What you will do
[a] List every person named in the account below.
[b] In the entries below, retype the lines from the one with "right knee: (336, 788, 2)" up to and including the one with "left wrist: (478, 359, -29)". Leave out the picture markers.

Selected extract
■ ■ ■ ■ ■ ■ ■

3. JOHN HAWKINS, was convicted of assaulting Thomas Green, a Post-Boy , on this side Colebrook; this Prisoner waiting (by reason of his remarkable Bigness) at the End of Harmonsworth Lane, while Richard Wilson, and George Simpson, puting their Handkerchiefs in their Mouths, and turning their Wigs upside down, clapt a Pistol to the Post-Boy's Face, led his Horse down the Lane, there making him dismount, where George Simpson bound the Boy and a Countryman with him to a Tree together, while Richard Wilson carry'd the Male to the End of the Lane, where this Prisoner Hawkins was waiting, in order to riffle the 50 Bags, and pick out the Bath and Bristol Bags.
This Malefactor was 28 Years of Age; born at Stanes in Middlesex; where his Father a sober Man, but of no great Substance, intended he should have been of the Plastring Business ; but he not relishing so mean a mechanick Occupation, could not industriously settle to that, or any thing else of such a Nature; telling me, that he believed not many Men had more Greatness of Spirit than himself, but that was so far from being a Benefit to him, that it had occasion'd his Distruction. After he found that he could not subsist by flying from one Project to another, he settled himself in the Family of Sir Dennis Dutry, where, as Buttler , he liv'd without any Exceptions taken as to his Demeanour in the Family; but that he there gratify'd his natural Inclinations, as to Eating and Drinking, and made that habitual which was before in his Constitution. But an Uneasiness happening in the Family, which they fancied the Buttler was in part the Occasion of, he left that Place with a good Character, as to his Integrity. Having been instructed in the Nature of Trading (he said) to France and Flanders, in Wines, Brandies, &c. He joyn'd with his Brother, a Captain of a Vessel, or Sloop, in fetching those Commodities from those Places, and commonly paid the King's Custom for them: That this way of Life was very agreeable to him, but his Gains were not superior to his Losses, running certain Hazards and Accidents in those Matters; but having a strong and violent Inclination to arrive at great Riches and Splendor; on a sudden, he left the uncertain Way of dealing at Sea , to deal (he said) in the South Sea and the Bubbles from which he had recourse to bubbling in an another Way, as some others besides have done; in which vicious Course, he had Success for a considerable time.
When I went to him before his Trial, he showed me certain Books, which he said were sent him he believed out of a good Design, and not to cajole him and extort a Confession from him; and much accus'd those who had villaniously asserted in the News Papers, that he and Simpson had acknowledged the Fact before the Justice of Peace, together with above 20 other Robberies. At the same time he showed she an Advertisement, which described the Mail to be robb'd by two Men, whereas Richard Wilson's Information made them three in Number. And as for their making a strict and previous Preparation, that he said became every Man under Calamities, because God was the properest Being to apply to in Misfortunes, deserved or oppresive.

■ ■ ■ ■ ■ ■ ■

Data shown
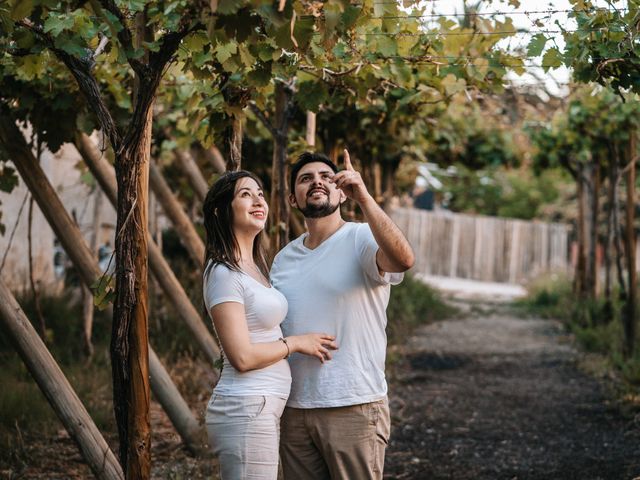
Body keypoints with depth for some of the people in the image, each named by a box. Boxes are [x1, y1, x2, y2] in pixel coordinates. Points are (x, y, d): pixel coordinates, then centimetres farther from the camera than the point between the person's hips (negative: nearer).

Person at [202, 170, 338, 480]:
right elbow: (242, 357, -19)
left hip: (264, 408, 9)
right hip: (246, 410, -9)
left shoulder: (254, 267, 14)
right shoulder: (224, 274, -14)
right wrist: (296, 343, -7)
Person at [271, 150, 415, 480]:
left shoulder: (362, 239, -6)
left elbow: (403, 259, -30)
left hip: (354, 410, -5)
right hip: (293, 411, 6)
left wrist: (363, 197, -37)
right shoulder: (283, 258, 12)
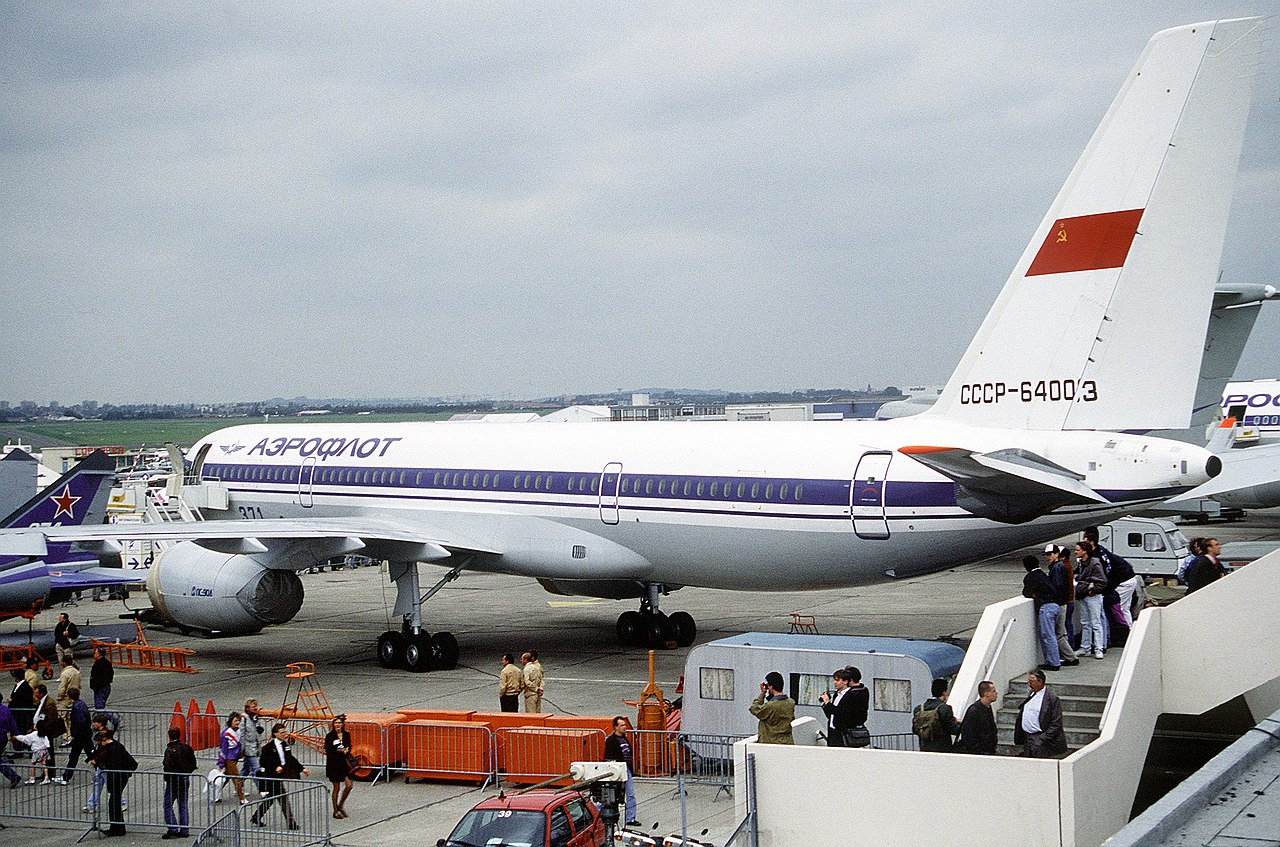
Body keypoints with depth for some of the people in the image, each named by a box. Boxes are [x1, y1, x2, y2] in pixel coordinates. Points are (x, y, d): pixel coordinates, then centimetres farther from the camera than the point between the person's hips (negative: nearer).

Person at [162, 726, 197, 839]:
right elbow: (193, 765, 11)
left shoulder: (170, 750, -17)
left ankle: (173, 829, -5)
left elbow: (168, 767, -22)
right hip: (186, 780, 7)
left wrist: (167, 778, -7)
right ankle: (184, 830, 14)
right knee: (183, 805, 13)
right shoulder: (187, 748, 4)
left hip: (174, 781, -7)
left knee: (168, 805, 2)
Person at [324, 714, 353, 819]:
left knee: (349, 785, -3)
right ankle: (335, 811, 13)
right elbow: (328, 751, -13)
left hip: (344, 763, 4)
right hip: (334, 764, -4)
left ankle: (340, 806, 18)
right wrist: (340, 751, -22)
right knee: (336, 788, 2)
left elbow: (349, 748, 11)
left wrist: (346, 751, -12)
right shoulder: (330, 736, -9)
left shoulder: (346, 735, 5)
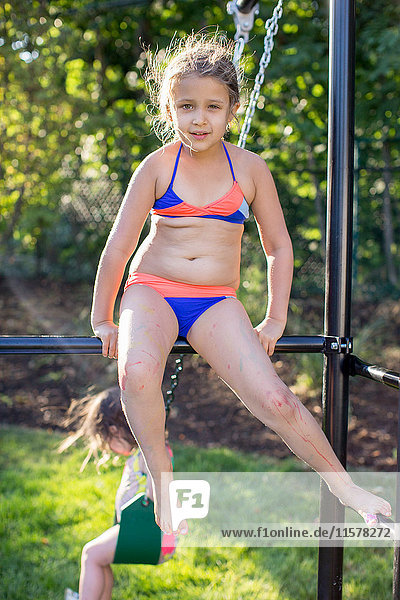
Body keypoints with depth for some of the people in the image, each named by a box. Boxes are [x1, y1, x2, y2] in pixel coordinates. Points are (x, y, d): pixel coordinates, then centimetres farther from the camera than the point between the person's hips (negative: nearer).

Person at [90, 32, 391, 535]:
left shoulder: (250, 169, 2)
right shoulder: (158, 165, -2)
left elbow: (279, 248, 12)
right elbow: (117, 248, 2)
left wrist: (275, 320, 10)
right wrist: (102, 321, 5)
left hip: (216, 303, 1)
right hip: (151, 291, 0)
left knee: (273, 399, -19)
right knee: (137, 370, -35)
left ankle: (347, 488, 1)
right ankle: (163, 489, -14)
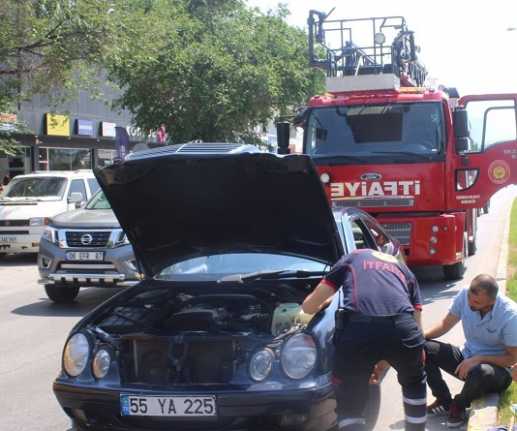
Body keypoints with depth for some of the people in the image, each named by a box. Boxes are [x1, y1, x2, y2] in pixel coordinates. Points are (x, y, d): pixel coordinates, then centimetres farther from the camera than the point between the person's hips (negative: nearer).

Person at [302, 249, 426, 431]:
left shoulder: (352, 258, 32)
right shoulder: (404, 270, 37)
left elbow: (308, 307, 31)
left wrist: (328, 301, 54)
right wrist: (385, 359, 41)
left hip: (357, 330, -2)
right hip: (402, 328, 2)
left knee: (349, 405, 18)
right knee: (414, 382, 36)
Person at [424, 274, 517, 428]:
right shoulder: (465, 296, -14)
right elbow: (445, 325, -1)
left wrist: (478, 359, -29)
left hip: (497, 368, -5)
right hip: (467, 358, 5)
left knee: (480, 372, -40)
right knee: (424, 349, -14)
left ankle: (459, 406, -6)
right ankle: (444, 401, 1)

■ ■ ■ ■ ■ ■ ■

Outputs by task
[a] John Hawkins, Thomas Green, Richard Wilson, George Simpson, Sir Dennis Dutry

[b]
right knee: (336, 788, 2)
left elbow: (349, 748, 11)
left wrist: (346, 751, -12)
right shoulder: (330, 736, -9)
left shoulder: (346, 735, 5)
Body keypoints with depth for some of the people in the image, each named by a box. Boxes are [x1, y1, x2, y2] in pixel coordinates. Points are (x, y, d): pixel coordinates, then centimetres farther from the camera than the point between the person's hips (negative: nearer).

Person at [90, 32, 391, 535]:
left shoulder: (250, 169, 2)
right shoulder: (158, 165, -2)
left elbow: (279, 248, 12)
right elbow: (117, 248, 2)
left wrist: (275, 320, 10)
right wrist: (102, 321, 5)
left hip: (216, 303, 1)
right hip: (151, 291, 0)
left knee: (273, 399, -19)
right knee: (137, 370, -35)
left ankle: (347, 488, 1)
right ankle: (163, 489, -14)
Body keypoints with depth for some of the people in the image, each named by a box. Boxes are [x1, y1, x2, y2] in pixel coordinates. Points are (x, y, d): pixel coordinates, then centimetres farther from the camera than the point between the person's hips (negative: nearer).

Person at [302, 249, 426, 431]:
left shoulder: (352, 258, 32)
right shoulder: (404, 270, 37)
left elbow: (308, 307, 31)
left wrist: (328, 301, 54)
right wrist: (385, 359, 41)
left hip: (357, 330, -2)
right hip: (402, 328, 2)
left knee: (349, 405, 18)
right knee: (414, 382, 36)
Person at [424, 274, 517, 428]:
right shoulder: (465, 296, -14)
right elbow: (445, 325, -1)
left wrist: (478, 359, -29)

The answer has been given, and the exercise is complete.